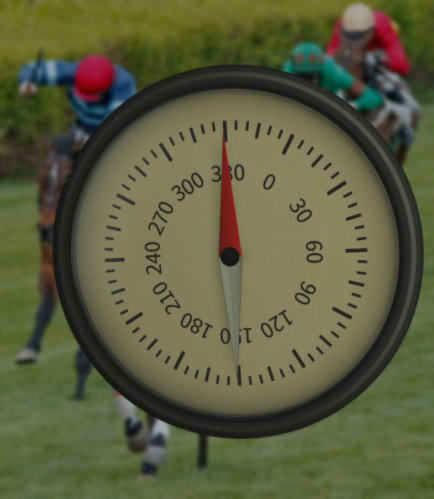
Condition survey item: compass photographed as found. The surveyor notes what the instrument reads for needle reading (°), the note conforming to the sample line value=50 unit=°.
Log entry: value=330 unit=°
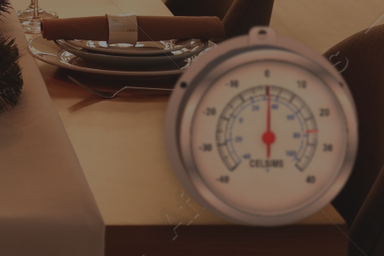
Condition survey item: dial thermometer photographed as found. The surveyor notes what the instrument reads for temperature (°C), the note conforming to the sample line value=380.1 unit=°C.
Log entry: value=0 unit=°C
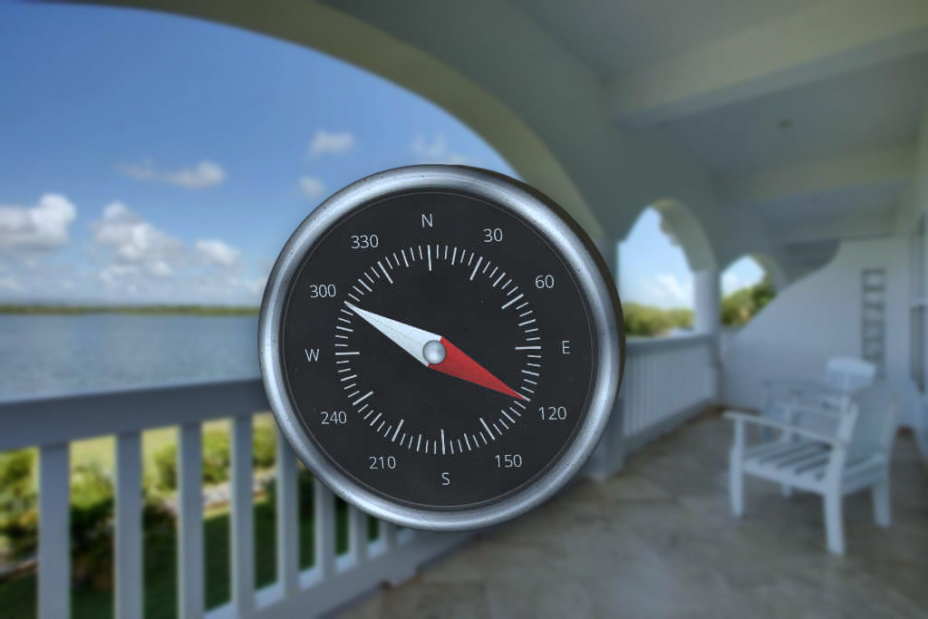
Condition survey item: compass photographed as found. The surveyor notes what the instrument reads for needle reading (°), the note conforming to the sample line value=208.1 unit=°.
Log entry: value=120 unit=°
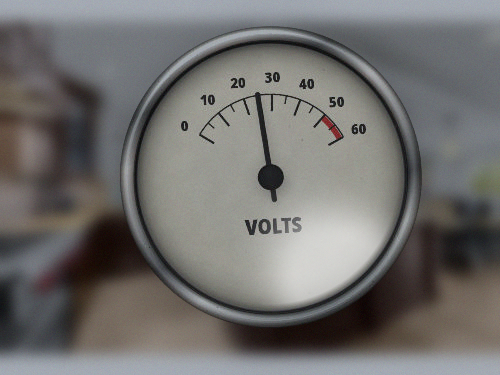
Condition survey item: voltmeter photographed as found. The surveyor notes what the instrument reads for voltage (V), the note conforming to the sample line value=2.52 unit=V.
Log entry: value=25 unit=V
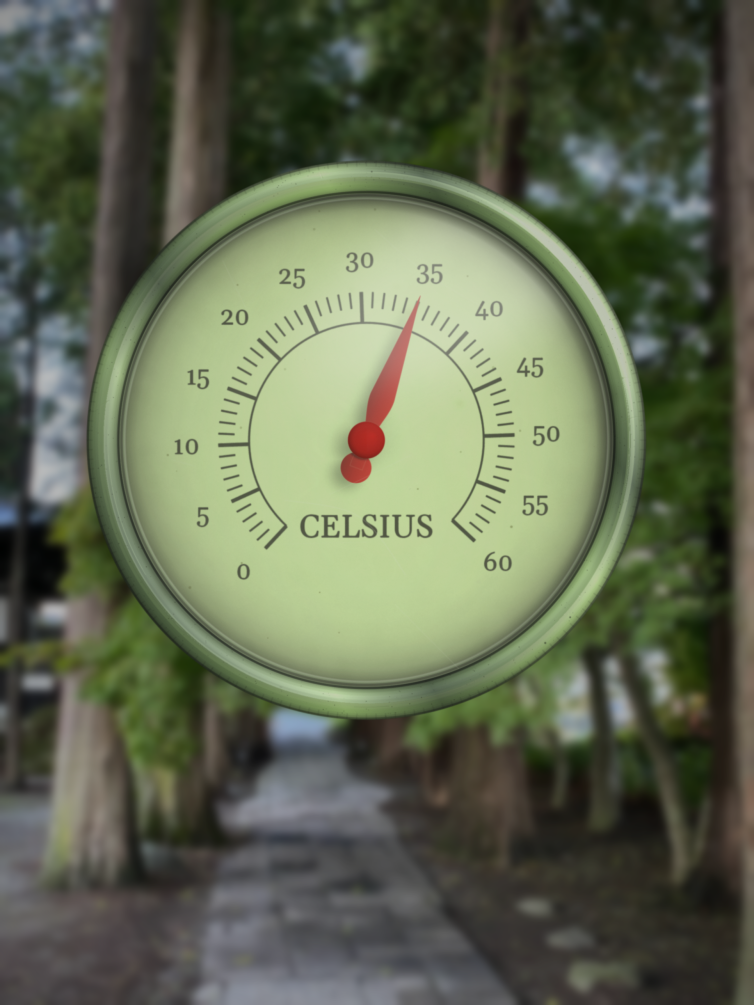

* _To-do item_:
Put the lines above into a JSON list of strings, one string per line, skipping blank lines and leaving out the pictures.

* _Problem solution_:
[
  "Condition survey item: compass photographed as found. The surveyor notes what the instrument reads for needle reading (°), the note conforming to the sample line value=50 unit=°.",
  "Log entry: value=330 unit=°",
  "Condition survey item: dial thermometer photographed as found. The surveyor notes what the instrument reads for temperature (°C), the note conforming to the sample line value=380.1 unit=°C.",
  "Log entry: value=0 unit=°C",
  "Condition survey item: compass photographed as found. The surveyor notes what the instrument reads for needle reading (°), the note conforming to the sample line value=208.1 unit=°.",
  "Log entry: value=120 unit=°",
  "Condition survey item: voltmeter photographed as found. The surveyor notes what the instrument reads for voltage (V), the note conforming to the sample line value=2.52 unit=V.",
  "Log entry: value=25 unit=V"
]